Chapter 2

“Do not tire yourself out when performing your husbandly duties. Remember to save energy to make your pastoral visits. A husband should always consider such matters first.”

-Lady Catherine de Bourgh

It was Tuesday night, which had long been deemed by Lady Catherine to be the most auspicious night for marital activities.

Lady Catherine had an active interest in everything that went on in the parish, and that included Mr. Collins’ husbandly prerogatives.

The nights she had long declared to be the only approved ones for marital activities were Tuesday and Friday.

Never Saturday night, because Mr. Collins ought to be preparing his sermon, and never Sunday night, because he ought to be beginning his next sermon.

My husband was a great bear of a man, but he made love like he a mouse trying to sneak past a cat to get a piece of cheese. I knew who the mouse was (my husband), who the cheese was (me), and unfortunately, I also knew who the cat was (Lady Catherine de Bourgh).

Although we had been married for almost a year now, his methods of making love still startled me, but I knew Lady Catherine deemed them to be the most healthful, and William always heeded her advice.

First, he began with a deep vocalizing, a sort of eerie throbbing hum that was meant, according to her, to “stiffen the sinews and begin the harmonic vibrations.” His big chest heaved as he begun the humming.

William was a good man in so many ways, but he did not know how to carry a tune, so I lay beside him and bit my tongue severely as he made his way hummingly through the chorus of an old hymn.

I felt sometimes that I could bear the humming very well if it wasn’t for the fact that he chose such a lugubrious hymn.

Lady Catherine had told him that I ought to be lying on my back and that any other position was “not Trinitarian.” As my husband was a big, broad man, he was nervous about hurting me, thus he held himself back from me with an expression of the utmost terror in his face.

As usual, I felt a mixture of excitement and nervous twisting pressure at the feel of his hands on me.

It wasn’t like I did not enjoy Tuesday and Friday nights.

It was just that they felt. . .incomplete somehow.

I was well used to it by now, but when he was done I always felt a strange pressure sitting heavy in my core. It felt like an itch I couldn’t scratch all over my skin.

Sometimes I wondered what would happen if he would just slow down. Maybe things would improve, but he never did. Lady Catherine had warned him that Speed was Of the Essence when it came to fulfilling his husbandly duties.

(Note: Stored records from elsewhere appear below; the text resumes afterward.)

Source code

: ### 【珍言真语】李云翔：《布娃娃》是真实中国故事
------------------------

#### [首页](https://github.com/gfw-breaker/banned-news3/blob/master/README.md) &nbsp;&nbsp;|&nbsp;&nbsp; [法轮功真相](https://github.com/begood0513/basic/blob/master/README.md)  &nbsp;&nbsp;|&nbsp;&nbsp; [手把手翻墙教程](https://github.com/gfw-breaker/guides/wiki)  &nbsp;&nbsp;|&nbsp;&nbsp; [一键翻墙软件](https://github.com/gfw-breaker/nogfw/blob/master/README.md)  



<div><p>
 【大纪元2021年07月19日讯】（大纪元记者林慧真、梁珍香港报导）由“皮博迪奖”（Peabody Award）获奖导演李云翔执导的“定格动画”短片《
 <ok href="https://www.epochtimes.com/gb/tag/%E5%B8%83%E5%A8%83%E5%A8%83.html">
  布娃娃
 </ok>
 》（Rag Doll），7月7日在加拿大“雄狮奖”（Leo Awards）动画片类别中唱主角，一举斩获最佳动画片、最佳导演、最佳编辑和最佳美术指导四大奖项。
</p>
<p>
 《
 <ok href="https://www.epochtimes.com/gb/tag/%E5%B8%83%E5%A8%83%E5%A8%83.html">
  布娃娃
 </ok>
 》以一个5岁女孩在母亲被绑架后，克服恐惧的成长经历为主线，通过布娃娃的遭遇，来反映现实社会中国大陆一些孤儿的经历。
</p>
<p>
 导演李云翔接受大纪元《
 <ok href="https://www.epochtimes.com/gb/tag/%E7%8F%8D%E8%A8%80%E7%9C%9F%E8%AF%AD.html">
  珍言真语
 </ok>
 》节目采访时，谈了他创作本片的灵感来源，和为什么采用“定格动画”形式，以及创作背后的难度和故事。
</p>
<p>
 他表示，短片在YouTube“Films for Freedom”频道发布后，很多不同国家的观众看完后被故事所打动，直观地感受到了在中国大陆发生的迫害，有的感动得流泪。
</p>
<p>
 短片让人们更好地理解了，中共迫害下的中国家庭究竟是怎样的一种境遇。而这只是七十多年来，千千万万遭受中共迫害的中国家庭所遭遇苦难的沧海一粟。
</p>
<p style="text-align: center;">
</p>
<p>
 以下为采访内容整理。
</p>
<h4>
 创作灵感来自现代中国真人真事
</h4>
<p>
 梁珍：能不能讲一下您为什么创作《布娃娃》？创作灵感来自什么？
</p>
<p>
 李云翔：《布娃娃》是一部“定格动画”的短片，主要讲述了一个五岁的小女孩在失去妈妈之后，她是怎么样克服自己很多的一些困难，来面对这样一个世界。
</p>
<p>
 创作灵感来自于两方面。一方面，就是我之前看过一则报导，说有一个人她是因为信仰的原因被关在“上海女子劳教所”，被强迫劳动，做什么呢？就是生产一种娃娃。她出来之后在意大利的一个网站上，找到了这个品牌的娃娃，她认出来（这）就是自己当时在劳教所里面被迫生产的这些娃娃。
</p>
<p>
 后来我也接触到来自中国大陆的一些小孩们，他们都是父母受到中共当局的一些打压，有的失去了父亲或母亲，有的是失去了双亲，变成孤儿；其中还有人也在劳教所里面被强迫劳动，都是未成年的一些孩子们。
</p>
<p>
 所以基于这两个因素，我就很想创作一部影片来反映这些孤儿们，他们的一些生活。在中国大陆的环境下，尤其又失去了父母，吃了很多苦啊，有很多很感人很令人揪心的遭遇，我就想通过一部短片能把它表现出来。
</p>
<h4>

“Did that seem healthful, my dear?” Mr. Collins asked me anxiously, turning to me as he always did, his face pink with exertion, curls plastered to his forehead.

“Very healthful, my dear,” I lied, as I always did.

He looked at me for another second, still breathing a bit hard, and I flushed as I thought I saw a strange hunger in his eyes.

My core still throbbed with the pressure and I wondered if there was anything that could make the feeling go away besides tossing and turning in bed.

Maybe if he did it again?

But, no, Lady Catherine had said Speed Was Of the Essence and More Than One Time Was Unbecoming. So my husband turned over and went to sleep, and I tried not to toss and turn, the tight pressure in my belly burning and tearing at me.